/migz

Multithreaded, gzip-compatible compression and decompression, available as a platform-independent Java library and command-line utilities.

Primary LanguageJavaBSD 2-Clause "Simplified" LicenseBSD-2-Clause

MiGz

Motivation

Compressing and decompressing files with standard compression utilities like gzip is a single-threaded affair. For large files on fast disks, that single thread becomes the bottleneck.

There are several utilities for multithreaded compression, including an extant Java library (https://github.com/shevek/parallelgzip), but no Java library (or GZip utility) also supports multithreaded decompression, which is especially important for large files that are read repeatedly. Hence, MiGz.

Benefits

MiGz uses the GZip format, which has widespread support and offers both reasonably fast speed and a good compression ratio.

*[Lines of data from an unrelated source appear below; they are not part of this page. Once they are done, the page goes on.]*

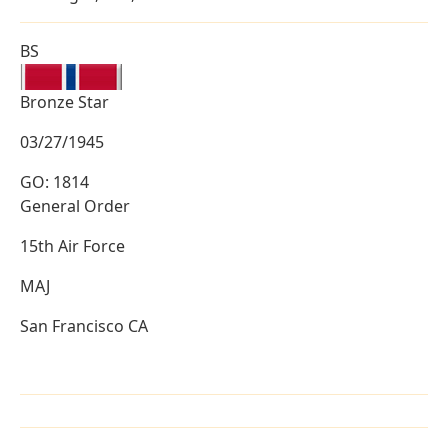
BS
Bronze Star
03/27/1945
GO: 1814
General Order
15th Air Force
MAJ
San Francisco CA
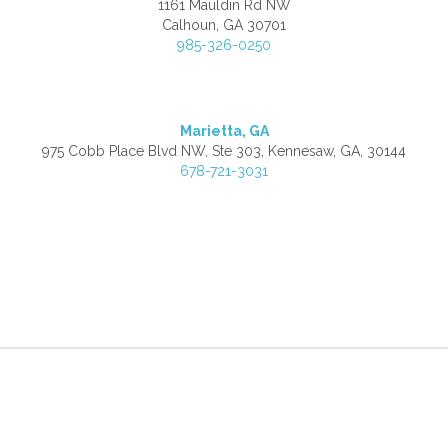
1161 Mauldin Rd NW
Calhoun, GA 30701
985-326-0250
Marietta, GA
975 Cobb Place Blvd NW, Ste 303, Kennesaw, GA, 30144
678-721-3031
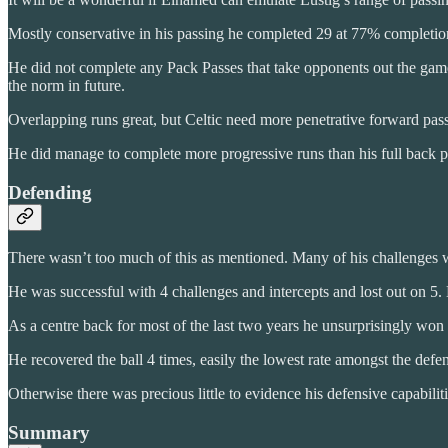
Mostly conservative in his passing he completed 29 at 77% completion
He did not complete any Pack Passes that take opponents out the game, 
the norm in future.
Overlapping runs great, but Celtic need more penetrative forward pass
He did manage to complete more progressive runs than his full back pa
Defending
There wasn’t too much of this as mentioned. Many of his challenges w
He was successful with 4 challenges and intercepts and lost out on 5.
As a centre back for most of the last two years he unsurprisingly won 3
He recovered the ball 4 times, easily the lowest rate amongst the defe
Otherwise there was precious little to evidence his defensive capabiliti
Summary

MiGz'ed files are also entirely valid GZip files, and can be read (single-threaded) by any GZip utility/library, including GZipInputStream! Better still, MiGz'ed files can be multithreadedly decompressed by the MiGz decompressor.

On multicore machines, MiGz compression is much faster for any reasonably large file (tens of megabytes or more); 6x gains were seen on a MacBook with a large Wikipedia dump vs. the gzip command line utility (see Performance, below), with only ~1% increase in file size vs. gzip at max compression.

Decompression is also sped up for larger files (many tens of megabytes or more); for smaller files, it's about the same as Java's built-in single-threaded GZipInputStream. Decompression of the aforementioned Wikipedia data was over 3x faster.

Performance

Using default settings on a MacBook Pro (with a SSD) with four hyperthreaded physical cores (8 logical cores):

Shakespeare

The time to compress a 25.6MB collection of Shakespeare text was 25% that of GZip at max compression (~1.35s vs. ~6s), with MiGz's output being ~1% larger. However, the time to decompress, measured with the MUnzip command-line tool, is ~0.25s vs. GZip's ~0.09s, mostly attributable Java overhead: the time to decompress in Java with GZip is a slightly faster ~0.23s.

Still, using the Java API, in a tight loop decompressing the same in-memory data 100 times and discarding the result, the decompression time per copy is ~0.019s vs. ~0.073s for GZipStream. We suspect that MiGz requires either some JIT-related warm-up or amortizing the extra class loading cost vs. GZipStream before gains are seen on smaller files.

German Wikipedia

This is an 18GB XML dump of German Wikipedia articles. At maximum compression, MiGz compresses it in 198.2s, vs. 810.2s for GZip. Decompression is 15.6s for MiGz and 65.2s for GZip. Compressed file size is roughly equal: 5.74GB for MiGz and 5.70GB for GZip (a difference of less than 1%).

Using MiGz in Java and other JVM Languages

MiGz is used just like you would use GZipInputStream and GZipOutputStream, with the analogous MiGzInputStream and MiGzOutputStream classes. For example, decompression is as simple as:

InputStream is = ...
MiGzInputStream mis = new MiGzInputStream(is);

Compression is just as simple:

OutputStream os = ...
MiGzOutputStream mos = new MiGzOutputStream(os);

Using MiGz from the Command-line

The MiGz project also comes with modules for two simple command-line tools; you may build these yourself or use our precompiled executables (for *nix platforms) or JARs (other platforms).

mzip

mzip uses MiGz to compresses data from stdin and outputs the compressed data to stdout. For example, to compress data.txt and write the result to data.gz, we can run:

mzip < data.txt > data.gz

munzip

munzip likewise uses MiGz to decompress data from stdin and output the original, uncompressed data to stdout. For example, to decompress data.gz back to data.txt:

muzip < data.gz > data.txt

Recommended settings

The default block size is 512KB, which provides good speed (smaller block sizes -> better parallelization) on relatively "small" (10s of MB) files, while still maintaining file sizes very close to standard gzip, though you can reduce block size to ~100KB before the difference is really noticeable.

The default thread count is either the number of logical cores on your machine (decompression) or twice that (compression). Extra threads are use for compression because MiGz uses the threads to effectively buffer the output without using a dedicated writer thread. However, this may change in the future and we recommend sticking with the default thread count as "future proofing".

Building MiGz

To build the MiGz Java library, use the command gradle :migz:build. To build the munzip tool, use the command gradle :munzip:build. To build the mzip tool, use the command gradle :mzip:build.